(CNS News) -- Perhaps in anticipation of lawmakers' attempts to expand the number of justices on the Supreme Court, Associate Justice Stephen Breyer said in a speech at Harvard Law School that "structural alteration" of the high court could erode the trust Americans have that the "court is guided by legal principle, not politics."
Democratic lawmakers introduced legislation on Thursday, April 15, to expand the number of Supreme Court justices from 9 to 13.
In his April 6 speech at Harvard Law School, Associate Justice Stephen Breyer — the court’s senior Democratic appointee — said that advocates of court-packing and other structural changes in the court should “think long and hard before they embody those changes in law.”
Breyer said that the court’s authority relies on “a trust that the court is guided by legal principle, not politics.” He then warned, “Structural alteration motivated by the perception of political influence can only feed that latter perception, further eroding that trust.”
Justice Breyer used court decisions as an example to support his view. Specifically, decisions made to end segregation during the Civil rights era.
“The court had played, not the only role, but one essential role in ending legal segregation,” Breyer said. “The justice of the court’s integration decision helped, in my opinion, to draw respectful and increase the authority of the court.”
“My examples warn against taking that acceptance for granted,” he said. “Well, if we cannot take --and we are on part two now--if we cannot take the court as unchecked, and if we cannot take that acceptance by the public for granted, how can we build or maintain a system that makes acceptance more likely?”
Breyer continued “The rule of law has weathered many threats, but it remains sturdy. I hope and expect that the court will retain its authority--an authority that my stories have shown was hard won. But that authority, like the rule of law, depends on trust, a trust that the court is guided by legal principle, not politics.”
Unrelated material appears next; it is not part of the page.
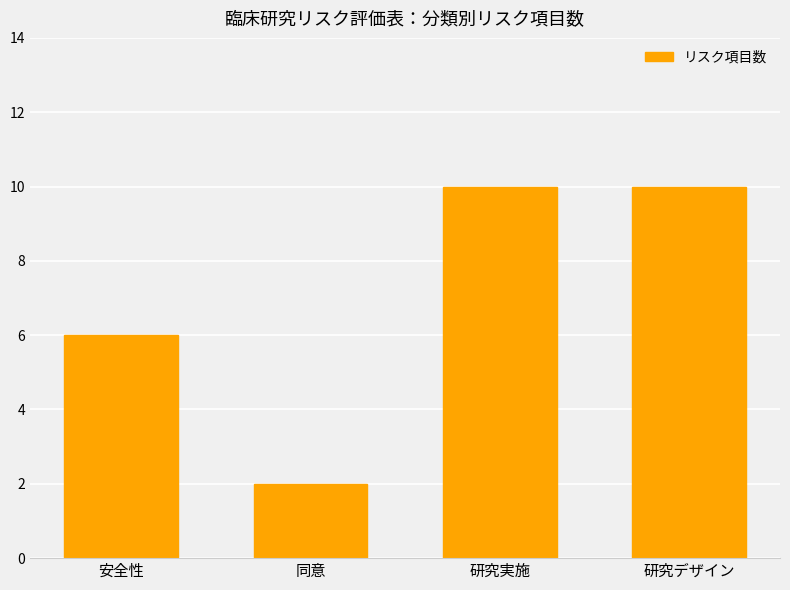

The chart shows a value of 9 at 安全性. True or false?

False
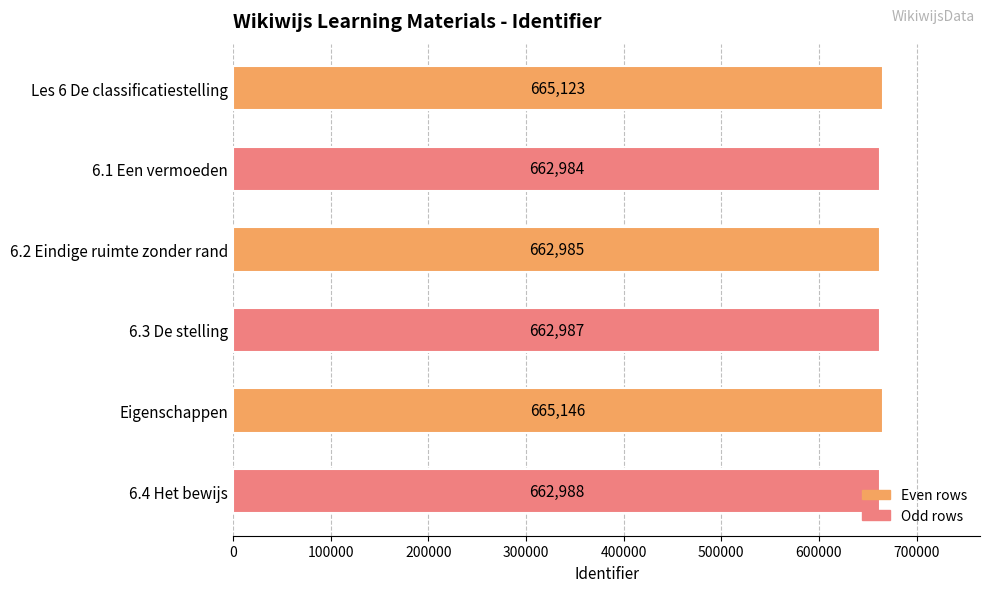

What is the change in value from Eigenschappen to 6.4 Het bewijs?

-2158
“Structural alteration motivated by the perception of political influence can only feed that latter perception,” he said. “Further eroding trust, there is no shortcut. There’s no shortcut. Trust in the courts without which our system cannot function requires knowledge. It requires understanding. It requires engagement. In a word, it requires work. Work on the part of all citizens. And we must undertake that work together,” Justice Breyer concluded.
Former Associate Justice Ruth Bader Ginsburg, who died last fall from cancer, was known as one of the most liberal members of the high court. But she also opposed packing the court.
In a July 24, 2019 interview with NPR’s Nina Totenberg, Ginsburg said, "I have heard that there are some people, on the Democratic side, who would like to increase the number of judges.”
"I think it was a bad idea when President Franklin Roosevelt tried to pack the court," added Ginsburg.
If FDR's plan had been put in place, she said, "the court's number would have swelled immediately from nine to 15, and the president would have six appointments to make."
"If anything would make the court look partisan, it would be that," said Ginsburg, "one side saying, 'When we're in power, we're going to enlarge the number of judges, so we would have more people who would vote the way we want them to.'"
"So, I am not at all in favor of that solution," said Justice Ginsburg.